How to search aggregations in ES?

I have a books index which contains an array of tags (with both text/keyword types), i'd like to offer an autocomplete for tags so users type "ro" and it returns "romance" or "rock and roll".

Here's my mapping:

/books {
 ...
  tags: {
    type: 'text',
    field: {
      keyword: {type: 'keyword'}
    }
  }
}

Example book

{ name: "foo", tags: ['romance', 'story', 'fiction'] }

My aggregation for tags:

      {
      size: 0,
      aggregations: {
        options: {
          terms: {
            field: `tags.keyword`,
            size: 20
          }
        }
      }

The problem is i get other tags not containing "ro" but they simply happened to be in same documents that have other "ro" tags

How can I only get all distinct tags that match "ro"?

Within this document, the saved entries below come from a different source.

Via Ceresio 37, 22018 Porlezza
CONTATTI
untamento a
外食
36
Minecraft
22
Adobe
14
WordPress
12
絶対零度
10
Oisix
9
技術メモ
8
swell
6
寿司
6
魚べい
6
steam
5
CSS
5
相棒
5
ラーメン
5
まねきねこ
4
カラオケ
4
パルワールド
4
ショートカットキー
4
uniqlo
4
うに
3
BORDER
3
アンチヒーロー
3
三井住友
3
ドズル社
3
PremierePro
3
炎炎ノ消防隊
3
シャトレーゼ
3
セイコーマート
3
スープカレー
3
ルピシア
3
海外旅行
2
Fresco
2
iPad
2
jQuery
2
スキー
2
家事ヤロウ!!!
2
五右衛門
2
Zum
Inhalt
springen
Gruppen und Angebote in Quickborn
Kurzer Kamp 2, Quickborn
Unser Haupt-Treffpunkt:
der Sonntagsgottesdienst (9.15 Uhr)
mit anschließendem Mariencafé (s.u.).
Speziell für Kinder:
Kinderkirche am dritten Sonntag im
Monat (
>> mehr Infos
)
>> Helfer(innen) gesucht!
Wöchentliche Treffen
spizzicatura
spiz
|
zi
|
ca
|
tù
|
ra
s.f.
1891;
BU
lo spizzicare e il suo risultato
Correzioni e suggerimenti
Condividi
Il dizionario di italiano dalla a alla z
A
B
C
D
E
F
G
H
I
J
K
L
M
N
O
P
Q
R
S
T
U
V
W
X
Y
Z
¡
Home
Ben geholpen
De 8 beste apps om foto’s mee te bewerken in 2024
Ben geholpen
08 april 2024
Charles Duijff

This is not entirely trivial to do with the aggregations API. Have you considered using the completion suggester instead? It was designed for this exact use case.

Is it better to use completion suggester or Edge ngrams tokenizer for autocomplete process?

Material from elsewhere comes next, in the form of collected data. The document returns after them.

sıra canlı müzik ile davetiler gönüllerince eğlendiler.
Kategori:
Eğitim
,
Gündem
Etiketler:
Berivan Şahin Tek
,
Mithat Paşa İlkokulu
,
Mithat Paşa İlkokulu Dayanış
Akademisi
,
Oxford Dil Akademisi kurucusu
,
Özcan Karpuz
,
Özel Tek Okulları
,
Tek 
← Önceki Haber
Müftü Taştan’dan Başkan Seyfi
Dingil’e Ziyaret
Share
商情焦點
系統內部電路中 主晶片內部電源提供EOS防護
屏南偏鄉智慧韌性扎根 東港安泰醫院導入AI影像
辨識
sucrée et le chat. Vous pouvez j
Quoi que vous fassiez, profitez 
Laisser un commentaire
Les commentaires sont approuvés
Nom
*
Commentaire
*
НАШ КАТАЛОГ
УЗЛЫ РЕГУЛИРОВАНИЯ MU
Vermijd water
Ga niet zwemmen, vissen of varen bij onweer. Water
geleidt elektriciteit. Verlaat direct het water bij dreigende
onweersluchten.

The advantage of the completion suggester is that it will load the suggestions in memory. As a result, the suggestions will be returned really quickly; typically faster than a query using edge ngrams would do.

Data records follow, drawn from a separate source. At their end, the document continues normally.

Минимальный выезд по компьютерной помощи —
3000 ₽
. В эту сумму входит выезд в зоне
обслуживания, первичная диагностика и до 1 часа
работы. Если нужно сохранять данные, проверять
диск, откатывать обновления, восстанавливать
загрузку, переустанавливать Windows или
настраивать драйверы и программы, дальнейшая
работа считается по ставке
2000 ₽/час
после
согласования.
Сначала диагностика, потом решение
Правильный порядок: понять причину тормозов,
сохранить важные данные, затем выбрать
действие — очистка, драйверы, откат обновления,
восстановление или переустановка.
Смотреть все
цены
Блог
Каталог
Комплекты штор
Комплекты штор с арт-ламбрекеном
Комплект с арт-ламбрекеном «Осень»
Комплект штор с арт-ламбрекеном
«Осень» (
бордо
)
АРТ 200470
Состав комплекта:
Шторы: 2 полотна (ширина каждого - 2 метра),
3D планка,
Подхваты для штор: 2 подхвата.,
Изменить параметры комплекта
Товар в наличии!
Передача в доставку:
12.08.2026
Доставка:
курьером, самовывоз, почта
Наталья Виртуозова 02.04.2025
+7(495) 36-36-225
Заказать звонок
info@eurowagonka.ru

I failed using Highlighting in Completion Suggestion, Comparison of different methods for autocompletion also mentions that Completion Suggester fails to support Highlighting. Is there a way to overcome this issue?

I don't think the completion suggester supports highlighting. If you need that, you may be better off with a search-based approach.

1 Like

Edge ngram fails to suggest when searching with terms containing symbols. I know whitespace analyzer will solve this issue while using it in different query. how do i mention "whitespace" tokenizer within edge ngram custom analyzer.

The documentation has an example of how to configure a custom analyzer: https://www.elastic.co/guide/en/elasticsearch/reference/current/analysis-custom-analyzer.html#_example_configuration_5

Just replace "tokenizer": "standard" in that example with "tokenizer": "whitespace" (and of course apply the filters that you want to use instead of those in the example).

This topic was automatically closed 28 days after the last reply. New replies are no longer allowed.